THE PROBLEM
When a line in the entries below contains the word "press", copy that line.
Top of PROVIDED INFORMATION
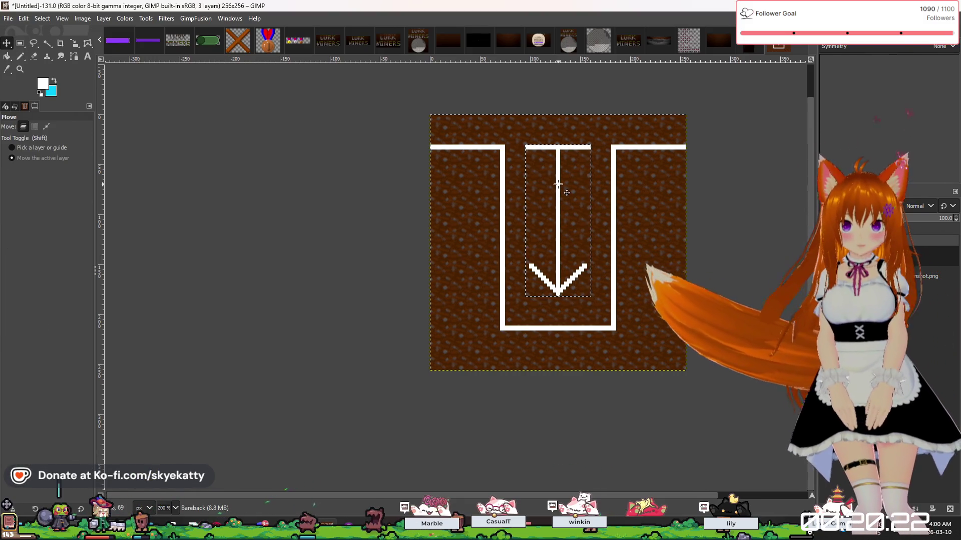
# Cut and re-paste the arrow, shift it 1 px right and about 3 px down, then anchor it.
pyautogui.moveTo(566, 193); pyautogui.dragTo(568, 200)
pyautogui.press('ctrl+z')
Bottom of PROVIDED INFORMATION
Top of PROVIDED INFORMATION
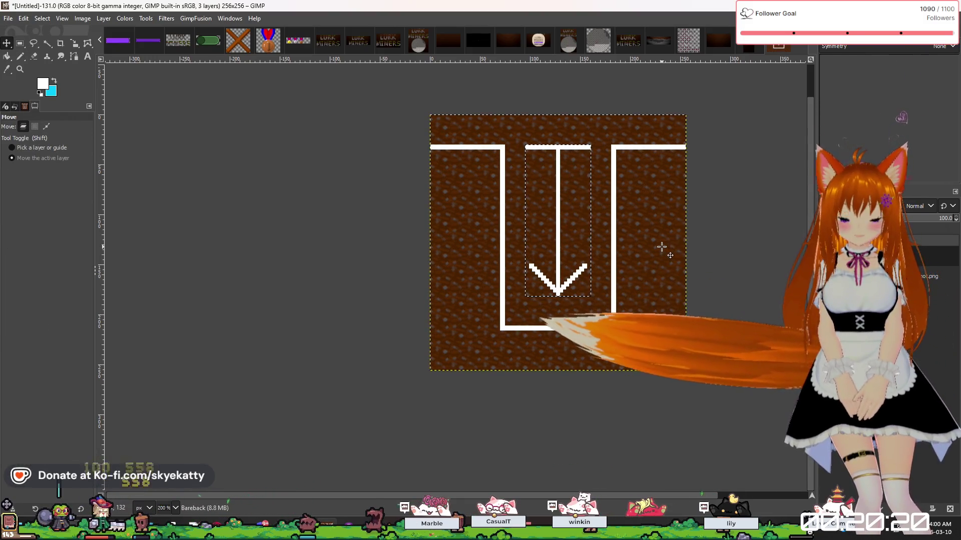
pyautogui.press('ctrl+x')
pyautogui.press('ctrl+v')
Bottom of PROVIDED INFORMATION
Top of PROVIDED INFORMATION
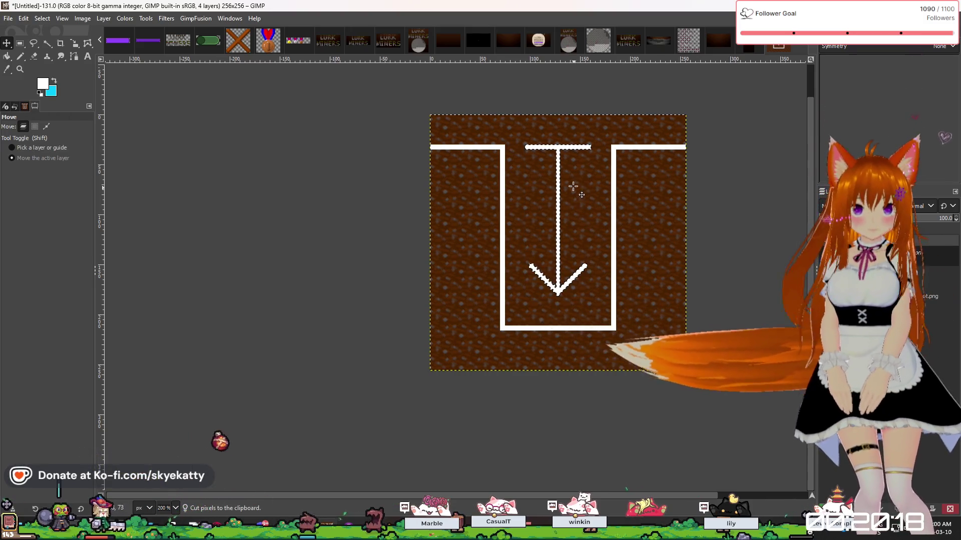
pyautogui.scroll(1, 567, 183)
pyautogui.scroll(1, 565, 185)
Bottom of PROVIDED INFORMATION
ANSWER TO THIS EXERCISE
pyautogui.press('ctrl+z')
pyautogui.press('ctrl+x')
pyautogui.press('ctrl+v')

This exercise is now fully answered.